Lanes Group PLC v Galliford Try Infrastructure Limited
Case reference:
[2011] EWHC 1035 (TCC)
Tuesday, 19 April 2011
Key terms: Appointment of Adjudicator – Same dispute – Part 8 - Injunction – s108
Galliford engaged Lanes as a subcontractor for certain roofing and glazing works. Disputes arose and the relationship broke down with each party blaming the other for the termination/repudiation of the subcontract. Galliford commenced adjudication and, in accordance with the subcontract, applied to the ICE for the appointment of an Adjudicator. The ICE appointed an Adjudicator. Galliford did not consider this Adjudicator to be “appropriate” and, because of a previous history between the solicitors and the Adjudicator, his impartiality was questioned. Galliford therefore proposed not to proceed with the Adjudication Notice and serve a fresh Adjudication Notice and requested the ICE nominate an Adjudicator in this new adjudication.
Lanes issued Part 8 proceedings seeking an injunction to restrain Galliford from continuing or making further applications to adjudicate a particular dispute. Lanes argued that there was a repudiatory breach of the adjudication agreement in that there was a deliberate and conscious refusal by Galliford to serve the Referral within the agreed time period such that the adjudication could not proceed. This was accepted by Galliford. Therefore this specific dispute which had been referred to that Adjudicator could not proceed.
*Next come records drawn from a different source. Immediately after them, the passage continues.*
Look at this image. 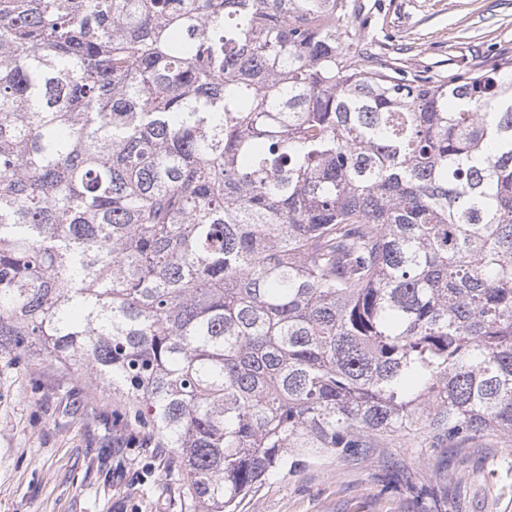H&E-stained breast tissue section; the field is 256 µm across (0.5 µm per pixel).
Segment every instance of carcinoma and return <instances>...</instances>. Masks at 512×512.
Segmentation results:
<instances>
[{"label": "carcinoma", "instance_id": "obj_1", "mask_svg": "<svg viewBox=\"0 0 512 512\" xmlns=\"http://www.w3.org/2000/svg\"><path fill=\"white\" fill-rule=\"evenodd\" d=\"M352 0H0V347L195 512L419 430L512 440V59L407 78Z\"/></svg>", "mask_w": 512, "mask_h": 512}]
</instances>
The Judge held that in principle, there was no reason why a solely contractual adjudication clause in a contract between the parties should not be subject to the same approach as in arbitration. However, the position was complicated when the contract was a “construction contract” within the meaning of the Act. The Judge considered that s 108(5)’s reasoning made the concept of repudiation of an adjudication agreement within a “construction contract” difficult to comprehend because the Act required, in an unqualified way, the party to have the right at any time to refer a dispute to adjudication. The party could not lose this right to adjudicate by repudiating the adjudication agreement and the concept of repudiation did not apply to statutory rights.
However, there could be a breach of the subcontract adjudication agreement by either party which may result in damages and which, in certain circumstances, could justify the court’s intervention by way of an injunction. There was such a breach of the adjudication agreement here as the subcontract required the adjudication to be conducted under the ICE Adjudication Procedure. This procedure required the referring party to send the Referral documentation within two days of the appointment of the Adjudicator. Galliford failed to do so. It did not matter that there was apparent bias on behalf of the appointed Adjudicator. If there was bias, the breach would be nominal which would attract little, or any, damages because it could not be expected that parties would go through with the adjudication if such bias existed and incur substantial costs by pursuing adjudication when the Adjudicator was apparently biased. Further, in this case, Lanes were challenging the Adjudicator’s jurisdiction so any damages would be small, if non-existent.
The Judge did not rule out the possibility that an argument could be deployed to the effect that the Court could by injunction restrain a party, albeit with appropriate safeguards, from pursuing the same relief for the same dispute, time and again, in adjudication.